Cleveland Silent Film Fest Debuts, Honoring Cleveland-Born Film Composer

Buster Keaton

Sun 2/13-Sun 2/20

Cleveland has a seemingly endless stream of film festivals: festivals devoted to documentaries, LGBTQ+ films, Black subjects, Jewish subjects, shorts, indie films — and of course, the biggie, the Cleveland International Film Festival.

But now there’s a new event: the Cleveland Silent Film Festival and Colloquium: Music That Once Filled the Silence, which kicks off at the Hermit Club in Playhouse Square on Sunday February 13. It’s a project of five area institutions: Case Western Reserve University, the Oberlin Conservatory of Music, the Cleveland Institute of Music, the Cleveland Institute of Art Cinematheque, and the Cleveland Arts Prize. Its focus is on the music created to accompany these pre-1930s movies.

The opening event at the Hermit Club was organized by Cleveland Orchestra violinist Isabel Trautwein. She and some of her colleagues will present a concert of work by one of the most significant composers of silent film music John Stepan Zamecnik (a native Clevelanders) and his mentor, Antonín Dvořák, with whom he studied in Prague. The concert will be led by Rodney Sauer, who is music director of the Mont Alto Motion Picture Orchestra. (Zamecnik himself began his career as the director of the Hermit Club Orchestra.)

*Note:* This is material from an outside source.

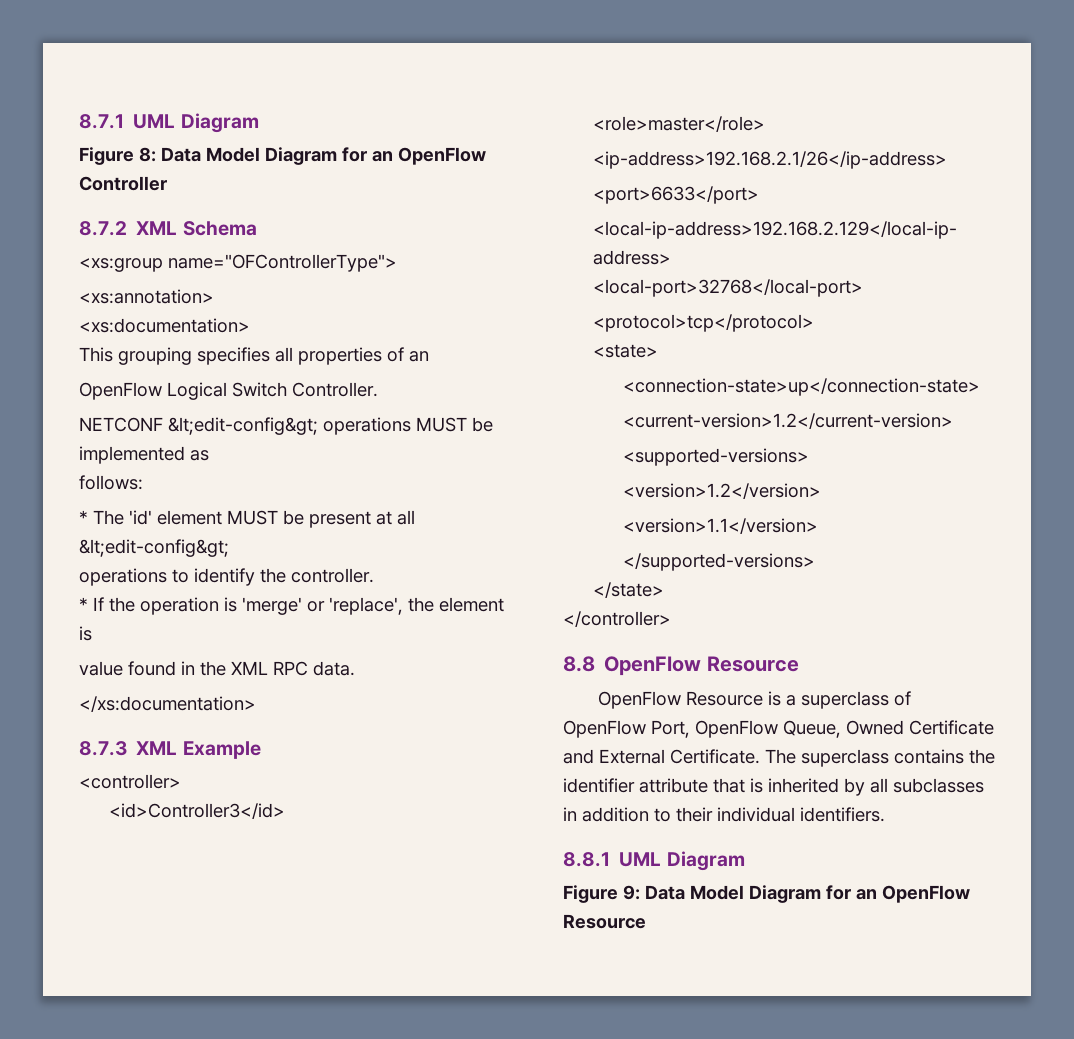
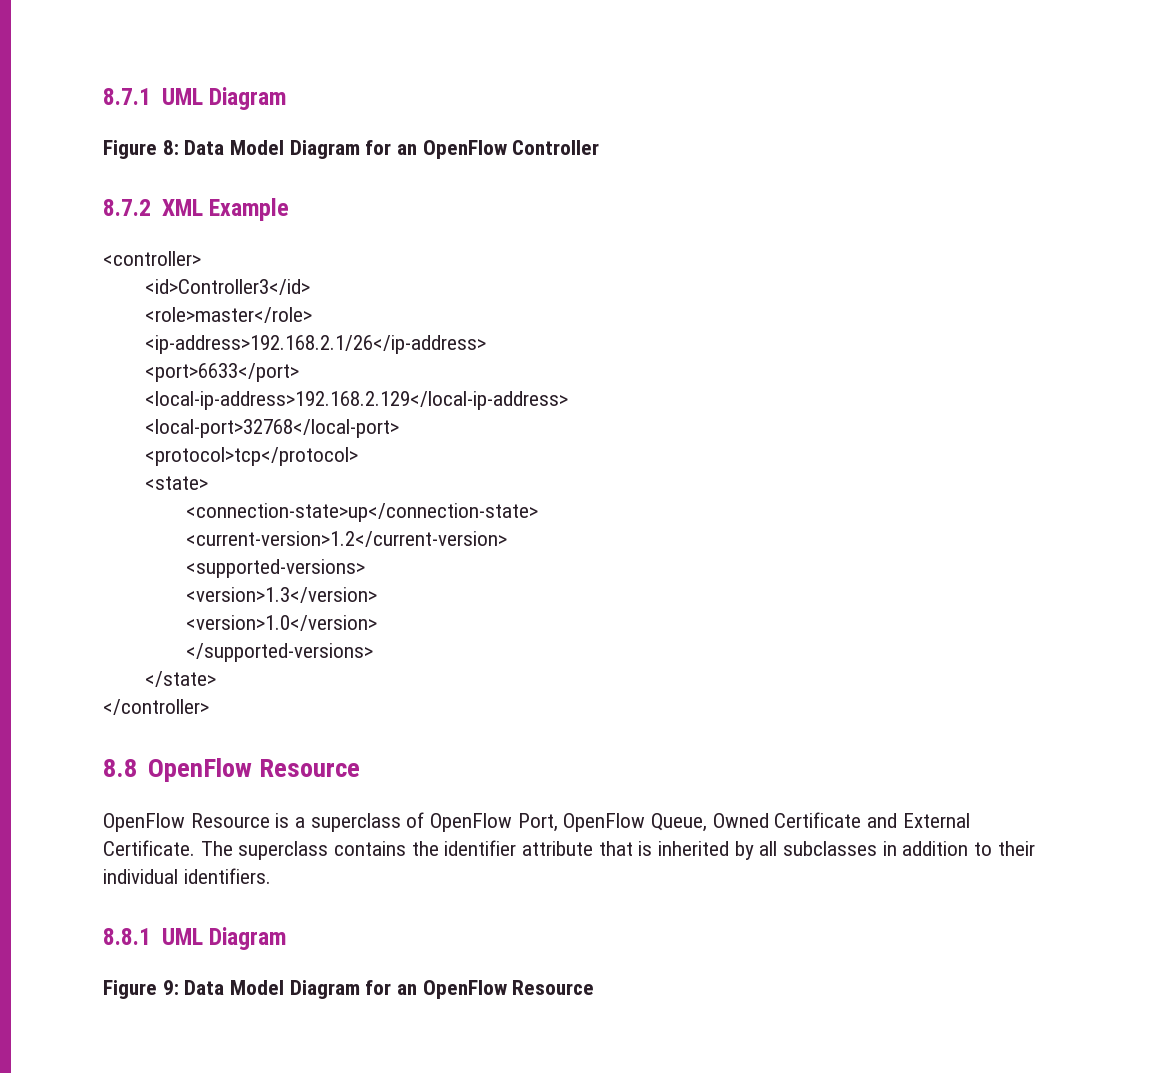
[182,221,257,236] [79,254,397,272] [79,289,214,304] [79,318,250,333] [79,347,429,365] [79,382,378,400] [79,417,493,435] [79,446,209,464] [79,475,143,490] [79,510,415,528] [79,539,229,557] [79,568,374,586] [79,597,504,615] [79,626,92,641] [79,661,355,676] [79,696,256,712] [79,741,178,756] Schema // <xs:group name="OFControllerType"> // <xs:annotation> // <xs:documentation> // This grouping specifies all properties of an // OpenFlow Logical Switch Controller. // NETCONF &lt;edit-config&gt; operations MUST be implemented as // follows: // * The 'id' element MUST be present at all &lt;edit-config&gt; // operations to identify the controller. // * If the operation is 'merge' or 'replace', the element is // value found in the XML RPC data. // </xs:documentation> // 8.7.3 XML -> (203, 207) none
[623,483,822,499] [623,518,819,534] <version>1.2</version> // <version>1.1</version> -> [186,587,378,603] [186,615,378,631] <version>1.3</version> // <version>1.0</version>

Sauer is also involved in several other events during this festival including working with students at Oberlin Conservatory, teaching them how to research, arrange and perform classic silent film music. They’ll perform music to accompany several short films at the Birenbaum Innovation and Performance Space under The Hotel at Oberlin on Tuesday February 15. Sauer is also conducting a workshop at the Cleveland Institute of Music. And on Friday February 18, he’ll conduct a colloquium called “Silent Film Scoring for Working Musicians” at CWRU’s Harkness Chapel, which is free and open to the public.

John Stepan Zamecnik

On Wednesday February 16, the five-member Mont Alto Motion Picture Orchestra will accompany the classic Buster Keaton film, Steamboat Bill Jr., at Oberlin’s Apollo Theater. It’s the first of three evenings of film they’ll accompany during the festival. The other two take place at the CIA Cinematheque on Saturday February 19 (the Erich von Stroheim melodrama The Wedding March) and Sunday February 20 (the 1927 film Sunrise, with a new score by the Mont Alto Orhestra created from pieces by Zamecnik. In addition, the Cinematheque will screen the classic 1927 silent film, Wings, the first Oscar Best Picture winner, on Friday February 18, accompanied by Zamecnik’s original score.